Conclave 2013: quanto ci vorrà per eleggere il nuovo Papa?

Dopo le prime schermaglie e trattative, si può ipotizzare l'elezione entro pochi giorni.

Conclave 2013

Chiunque segua le vicende vaticane in questi giorni si sta chiedendo quanto durerà il Conclave 2013 (segui la diretta).

Se si dovesse fare i conti con la storia recente del Conclave, si potrebbe ipotizzare che ci vorranno pochi giorni: negli ultimi 150 anni, infatti, non ci sono state mai più di 11 votazioni per raggiungere in quorum dei due terzi dei cardinali elettori.

Giovanni Maria Mastai Ferretti divenne Papa Pio IX nel Conclave del 1846 con appena 4 scrutini in 2 giorni. Trentadue anni dopo, nel Conclave del 1878, bastano 3 scrutini in 2 giorni a Vincenzo Gioacchino Raffaele Luigi Pecci per diventare Papa Leone XIII.

Giuseppe Sarto, nel Conclave del 1903, diventava Pio X dopo sette scrutini, spalmati su 4 giorni.

Erano 10, ma in tre giorni, gli scrutini per eleggere Giacomo della Chiesa, che prendeva il nome di Benedetto XV, nel Conclave del 1914.

Ci vollero, invece, 5 giorni e 14 scrutini per eleggere Achille Ratti, che scelse il nome di Pio XI, nel Conclave del 1922 e appena 3 scrutini in due giorni per Eugenio Pacelli, che divenne Papa con il nome di Pio XIII nel Conclave del 1939.

E ancora: nel Conclave del 1958 venne eletto Angelo Giuseppe Roncalli (Giovanni XXIII), 4 giorni e 11 votazioni (un caso di Papa che entra come tale fin dall'inizio: Roncalli era favoritissimo e confermò i pronostici); 3 giorni e 6 scrutini per Giovanni Battista Montini, che divenne Paolo VI nel Conclave del 1963.

Appena 4 scrutini in due giorni per Giovanni Paolo I (Albino Luciani) nel Primo Conclave del 1978; e durò pochissimo anche il suo pontificato: 33 giorni. Così, nel 1978 si tiene un Secondo Conclave, che vede l'elezione di Giovanni Paolo II (Karol Wojtyla).

A Joseph Ratzinger; infine, bastarono 4 scrutini e due giorni per diventare Papa Benedetto XVI.

Non si vede perché, dunque, le cose dovrebbero andare diversamente quest'anno, a meno di clamorose lotte intestine fra le due "anime" della Chiesa cattolica: quella riformatrice e quella conservatrice.

**Istruzioni di svolgimento:**
1 > Rispondi a queste domande sull'articolo dedicato al Conclave 2013.
(a) Dopo quanti scrutini Giuseppe Sarto divenne Pio X nel Conclave del 1903?
(b) Quanti giorni durò il pontificato di Giovanni Paolo I?
(c) Quali sono le due "anime" della Chiesa cattolica nominate nell'ultimo paragrafo?
2 > Ricopia dall'articolo sul Conclave 2013 il passo che comincia con "Dopo le prime" e termina con "su 4 giorni.".
3 > L'articolo sul Conclave 2013 conferma le affermazioni seguenti? Per ciascuna rispondi sì o no e riporta le parole decisive dell'articolo.
(a) Giacomo della Chiesa fu eletto Benedetto XV in tre giorni.
(b) Per eleggere Achille Ratti bastarono meno di dieci scrutini.
(c) Nel Conclave del 1958 Roncalli non era tra i favoriti.

**Materiale estratto:**
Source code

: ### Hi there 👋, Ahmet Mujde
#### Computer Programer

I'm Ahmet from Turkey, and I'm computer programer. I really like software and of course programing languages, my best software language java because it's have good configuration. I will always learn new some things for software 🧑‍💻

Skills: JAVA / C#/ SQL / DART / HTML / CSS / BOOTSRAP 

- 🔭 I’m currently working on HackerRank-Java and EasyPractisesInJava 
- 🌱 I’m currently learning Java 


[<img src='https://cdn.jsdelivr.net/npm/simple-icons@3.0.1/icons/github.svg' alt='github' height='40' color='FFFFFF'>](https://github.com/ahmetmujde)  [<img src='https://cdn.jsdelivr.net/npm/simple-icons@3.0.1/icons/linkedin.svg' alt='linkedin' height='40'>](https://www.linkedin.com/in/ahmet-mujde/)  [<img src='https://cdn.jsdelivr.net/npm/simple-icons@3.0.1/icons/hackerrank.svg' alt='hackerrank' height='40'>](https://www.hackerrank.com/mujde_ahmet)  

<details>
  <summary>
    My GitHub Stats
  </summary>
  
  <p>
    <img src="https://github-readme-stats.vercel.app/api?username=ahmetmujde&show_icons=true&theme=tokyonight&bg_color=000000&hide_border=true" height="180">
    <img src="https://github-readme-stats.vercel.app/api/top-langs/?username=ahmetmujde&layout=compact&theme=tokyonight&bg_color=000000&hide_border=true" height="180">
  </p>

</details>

**Soluzioni in ordine:**
1 >
(a) Dopo sette scrutini, distribuiti su 4 giorni.
(b) 33 giorni.
(c) Quella riformatrice e quella conservatrice.

2 >
Dopo le prime schermaglie e trattative, si può ipotizzare l'elezione entro pochi giorni.

Conclave 2013

Chiunque segua le vicende vaticane in questi giorni si sta chiedendo quanto durerà il Conclave 2013 (segui la diretta).

Se si dovesse fare i conti con la storia recente del Conclave, si potrebbe ipotizzare che ci vorranno pochi giorni: negli ultimi 150 anni, infatti, non ci sono state mai più di 11 votazioni per raggiungere in quorum dei due terzi dei cardinali elettori.

Giovanni Maria Mastai Ferretti divenne Papa Pio IX nel Conclave del 1846 con appena 4 scrutini in 2 giorni. Trentadue anni dopo, nel Conclave del 1878, bastano 3 scrutini in 2 giorni a Vincenzo Gioacchino Raffaele Luigi Pecci per diventare Papa Leone XIII.

Giuseppe Sarto, nel Conclave del 1903, diventava Pio X dopo sette scrutini, spalmati su 4 giorni.

3 >
(a) Sì: "Erano 10, ma in tre giorni, gli scrutini per eleggere Giacomo della Chiesa, che prendeva il nome di Benedetto XV"
(b) No: "Ci vollero, invece, 5 giorni e 14 scrutini per eleggere Achille Ratti"
(c) No: "Roncalli era favoritissimo e confermò i pronostici"